Rob Luft: Life is the Dancer
Author: Andy Robson
View record and artist detailsRecord and Artist Details
Musicians: |
Byron Wallen (t) |
Label: |
Edition |
Magazine Review Date: |
July/2020 |
Media Format: |
CD |
Catalogue Number: |
EDN1152 |
RecordDate: |
18-19 June 2019 |
We need be gentle with Luft. He's spectacularly talented, but there can be costs to being the hardest working man in jazz. Luff's been lavishly lauded – and rightly so – for five years of telling contributions to jazz in its many colours. He's done mainstream jazz classico with Dave O'Higgins, rootled around in Albanian folk and played with several Loose Tubes alumni. And that's just a slice of his CV.
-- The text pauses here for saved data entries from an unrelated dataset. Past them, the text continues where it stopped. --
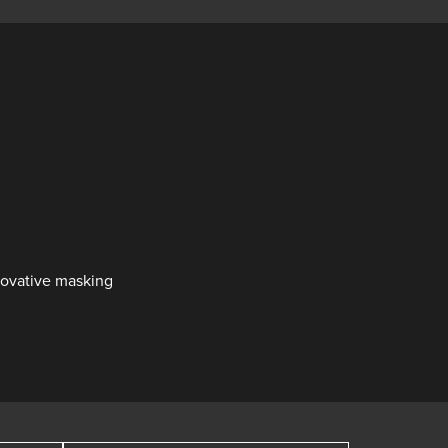
nnovative masking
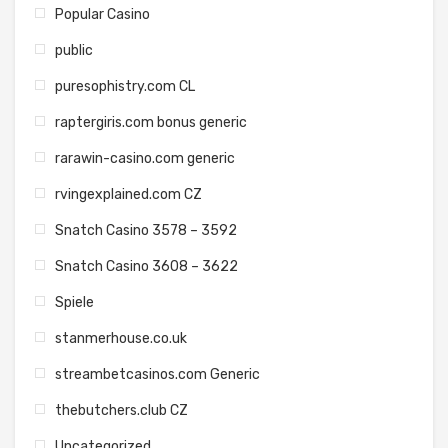
Popular Casino
public
puresophistry.com CL
raptergiris.com bonus generic
rarawin-casino.com generic
rvingexplained.com CZ
Snatch Casino 3578 – 3592
Snatch Casino 3608 – 3622
Spiele
stanmerhouse.co.uk
streambetcasinos.com Generic
thebutchers.club CZ
Uncategorized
But mentor Phil Robson was also protective of him and probably with wise reason. There's a rainbow ebullience to Luft's playing that is amply illustrated on Life is the Dancer. The opening ‘Berlin’ has a remorseless autobahn drive to it climaxing in his now signature, spine melting distortion. The title track taps Luft's love of West African rhythms and features a full blooded Wallen solo before it jumbles into a dancey jamboree. By contrast ‘Tanpura’ is a microtonal meditation (Derek Trucks on his intro to ‘Midnight In Harlem’ anyone?).
Each track indeed has the tang of originality, but Luft remains grounded, largely because he's with his regular band that so contained him on his sparkling debut, Riser. Life is indeed the dancer, but heed the red shoes of endless ever expanding horizons that can dance you away, who knows whither.